Some historians have tried to equate Reagan’s Iran-contra affair with Watergate, but Iran-contra was not Watergate redux. Reagan did not try to cover up Iran-contra, but directed his attorney general to conduct an immediate and thorough inquiry. Unlike Nixon, Reagan did not approve wiretaps, did not direct the IRS to examine people’s tax returns, did not compile an enemies’ list, and did not attempt to manipulate the FBI and the CIA in their investigations. Reagan approved the arms-for-hostages deal to save American lives — Nixon tried to contain the Watergate scandal to save himself.

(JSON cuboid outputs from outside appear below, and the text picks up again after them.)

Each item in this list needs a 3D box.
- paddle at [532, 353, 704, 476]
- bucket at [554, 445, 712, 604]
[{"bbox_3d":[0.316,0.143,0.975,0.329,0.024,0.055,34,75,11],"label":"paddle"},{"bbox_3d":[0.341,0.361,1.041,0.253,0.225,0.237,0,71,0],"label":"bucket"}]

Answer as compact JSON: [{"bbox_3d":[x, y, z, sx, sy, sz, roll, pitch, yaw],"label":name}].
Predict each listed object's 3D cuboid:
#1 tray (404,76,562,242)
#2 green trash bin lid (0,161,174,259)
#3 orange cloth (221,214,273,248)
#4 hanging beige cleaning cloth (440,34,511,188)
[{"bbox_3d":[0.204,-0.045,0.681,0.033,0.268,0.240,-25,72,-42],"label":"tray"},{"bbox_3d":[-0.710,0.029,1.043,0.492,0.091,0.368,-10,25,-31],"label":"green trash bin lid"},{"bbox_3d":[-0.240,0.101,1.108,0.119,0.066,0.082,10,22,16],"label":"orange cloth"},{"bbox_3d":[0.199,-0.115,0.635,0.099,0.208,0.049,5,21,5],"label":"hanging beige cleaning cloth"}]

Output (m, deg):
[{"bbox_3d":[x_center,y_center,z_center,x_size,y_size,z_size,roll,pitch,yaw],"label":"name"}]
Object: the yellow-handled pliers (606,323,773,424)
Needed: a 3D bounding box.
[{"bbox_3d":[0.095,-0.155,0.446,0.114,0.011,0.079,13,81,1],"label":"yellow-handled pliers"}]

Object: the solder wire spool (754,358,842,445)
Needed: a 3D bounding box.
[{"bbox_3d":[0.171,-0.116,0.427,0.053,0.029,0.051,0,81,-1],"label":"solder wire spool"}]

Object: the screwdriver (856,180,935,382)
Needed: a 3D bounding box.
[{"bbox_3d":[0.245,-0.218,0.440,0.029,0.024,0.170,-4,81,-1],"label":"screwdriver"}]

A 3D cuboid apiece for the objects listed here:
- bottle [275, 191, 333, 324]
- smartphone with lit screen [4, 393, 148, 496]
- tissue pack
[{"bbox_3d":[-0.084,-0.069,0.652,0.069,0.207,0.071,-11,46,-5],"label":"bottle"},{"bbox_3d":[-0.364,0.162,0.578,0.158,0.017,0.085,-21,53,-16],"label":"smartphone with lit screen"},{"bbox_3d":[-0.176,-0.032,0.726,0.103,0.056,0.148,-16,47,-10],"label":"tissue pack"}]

As we now know, President John F. Kennedy covered up his precarious health (he had Addison’s disease, a serious hormonal condition), denied his many extra-marital affairs with gangster molls and Hollywood stars, and lied about a non-existent “missile gap” in the 1960 presidential race. Once elected, he allowed the Pentagon to announce that no missile gap existed.

President Bill Clinton narrowly escaped impeachment for lying about his Oval Office affair with Monica Lewinsky (“I did not have sexual relations with that woman”). President Obama lied almost daily about his health care proposal, promising, “If you like your health care plan you’ll be able to keep your health care plan.” That lie helped secure the passage of Obamacare and compelled four million Americans to seek another health care plan.

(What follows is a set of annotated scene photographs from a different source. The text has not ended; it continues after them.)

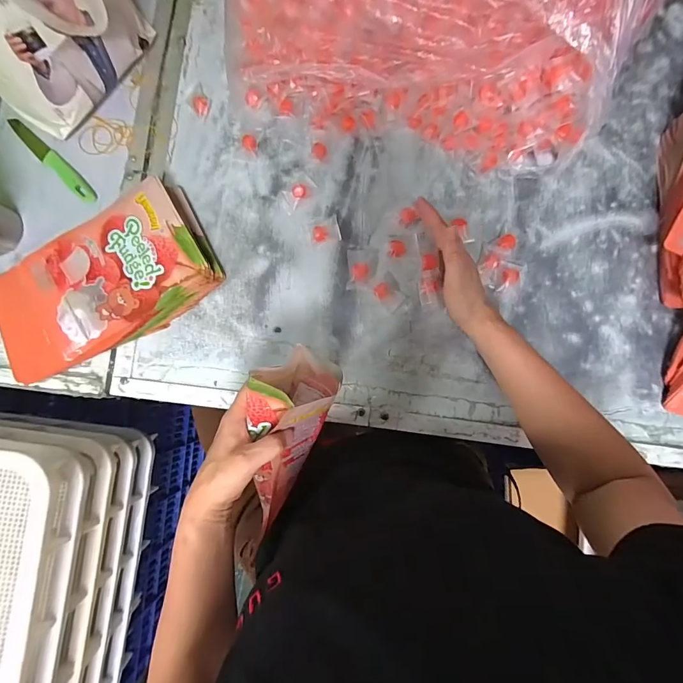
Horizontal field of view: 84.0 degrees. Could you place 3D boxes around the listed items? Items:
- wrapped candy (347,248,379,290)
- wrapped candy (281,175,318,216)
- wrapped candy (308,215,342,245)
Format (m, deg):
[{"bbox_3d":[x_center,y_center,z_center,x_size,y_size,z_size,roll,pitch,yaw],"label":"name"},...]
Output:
[{"bbox_3d":[0.029,-0.100,0.521,0.041,0.008,0.056,0,85,2],"label":"wrapped candy"},{"bbox_3d":[-0.062,-0.210,0.535,0.054,0.011,0.031,-41,84,-2],"label":"wrapped candy"},{"bbox_3d":[-0.024,-0.154,0.527,0.042,0.014,0.034,-10,84,1],"label":"wrapped candy"}]

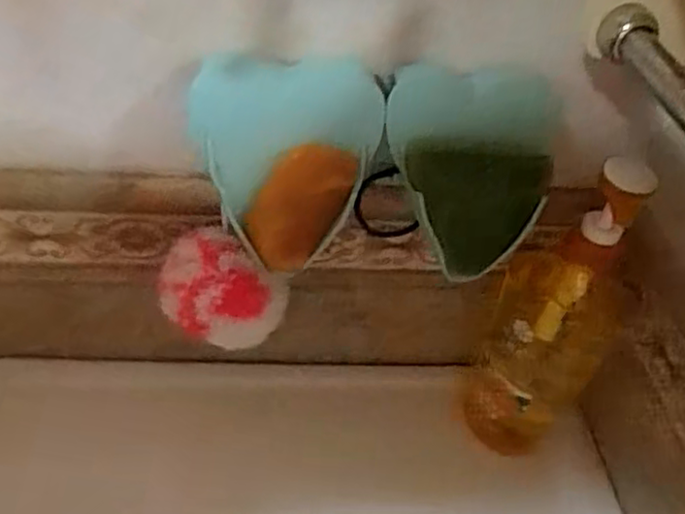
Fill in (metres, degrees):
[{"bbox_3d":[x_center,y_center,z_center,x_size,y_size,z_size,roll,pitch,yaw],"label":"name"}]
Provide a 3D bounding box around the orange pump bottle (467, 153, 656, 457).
[{"bbox_3d":[0.142,0.049,0.472,0.072,0.242,0.049,-5,44,-14],"label":"orange pump bottle"}]

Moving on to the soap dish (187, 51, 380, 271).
[{"bbox_3d":[-0.037,-0.057,0.396,0.109,0.092,0.076,9,42,1],"label":"soap dish"}]

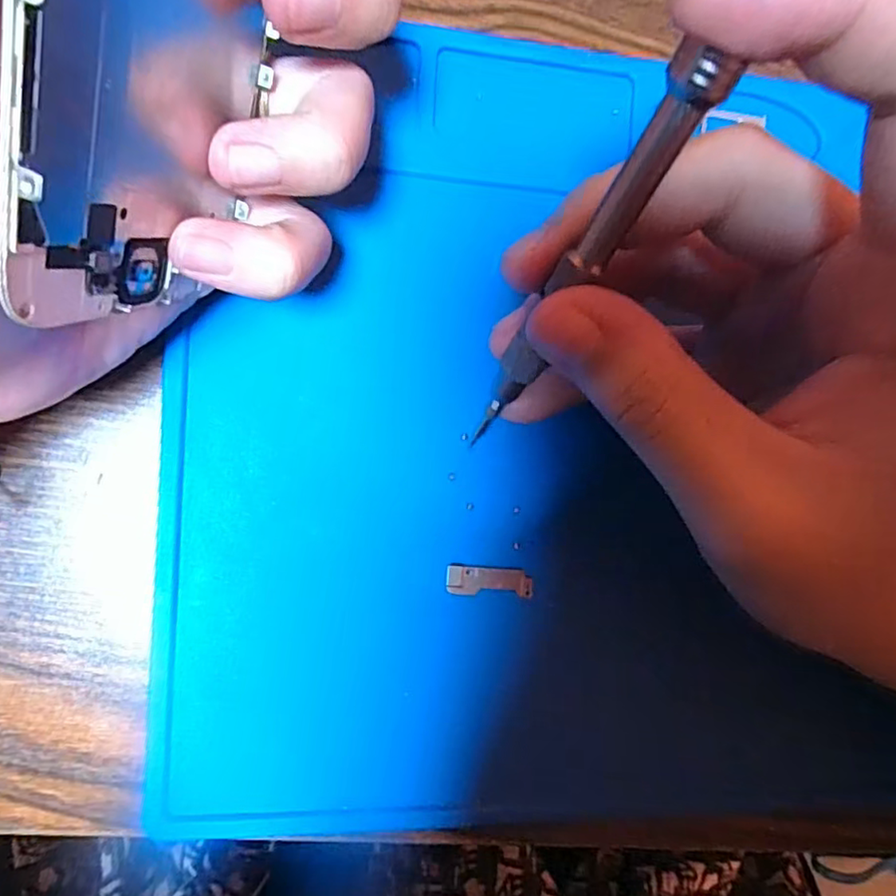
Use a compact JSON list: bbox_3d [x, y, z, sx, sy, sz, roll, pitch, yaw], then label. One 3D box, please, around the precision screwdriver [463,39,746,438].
[{"bbox_3d":[0.026,-0.033,0.133,0.010,0.101,0.006,20,46,-9],"label":"precision screwdriver"}]

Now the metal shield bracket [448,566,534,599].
[{"bbox_3d":[0.012,0.039,0.174,0.025,0.004,0.008,6,91,-9],"label":"metal shield bracket"}]

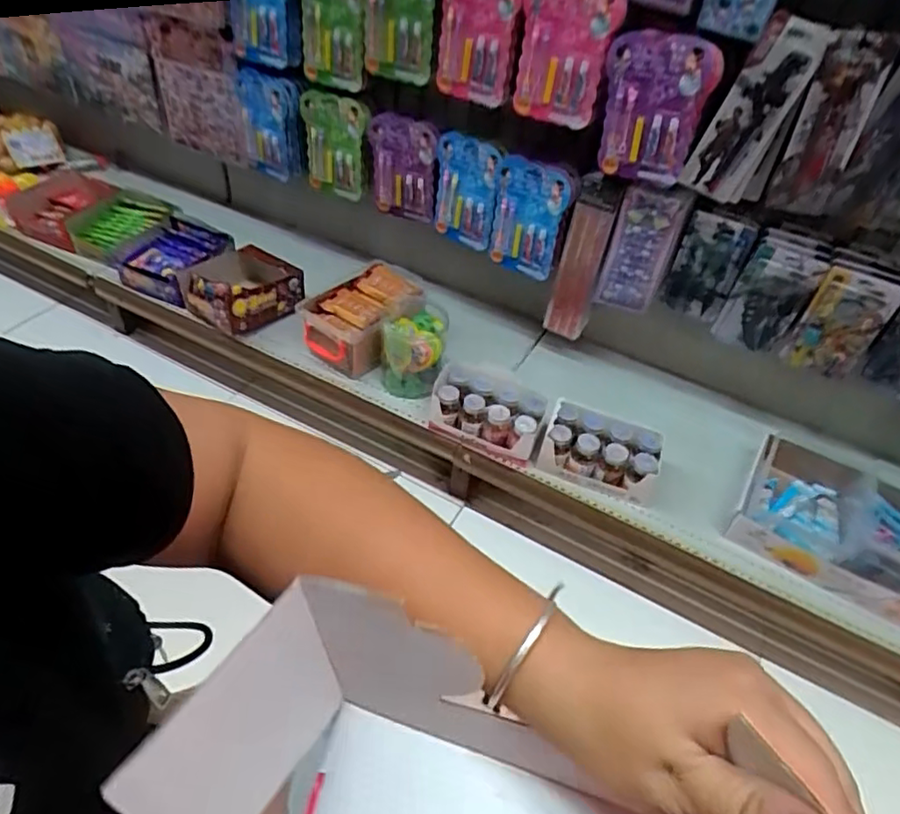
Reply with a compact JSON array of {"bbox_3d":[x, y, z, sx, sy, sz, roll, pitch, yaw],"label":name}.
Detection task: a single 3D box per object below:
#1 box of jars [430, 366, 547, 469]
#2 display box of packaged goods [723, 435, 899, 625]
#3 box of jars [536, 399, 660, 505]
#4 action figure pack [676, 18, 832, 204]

The most consequential presidential liar was Lyndon B. Johnson, who repeatedly promised during the 1964 presidential campaign, “We are not about to send American boys 9 or 10 thousand miles away from home to do what Asian boys ought to be doing for themselves.” At the very same time and with Johnson’s approval, the Pentagon was drawing up plans to send the first wave of more than 100,000 American servicemen to Vietnam. Johnson’s macho determination not to “lose” Vietnam led him to keep increasing the number of American troops until they reached over 500,000. His strategy produced ever mounting U.S. fatalities, reaching a total of 58,000 by the time fighting ended in 1973.

Trump is not guilty of any lie, falsehood, fabrication, false claim, or toxic exaggeration that equals the lies of one past president whose Alamo-sized ego caused the deaths of thousands of Americans and another chief executive who denied his serial adultery. Most Americans can see the difference between an out-and-out lie and self-evident hyperbole, even if the mainstream press and Trump’s political opponents cannot or will not.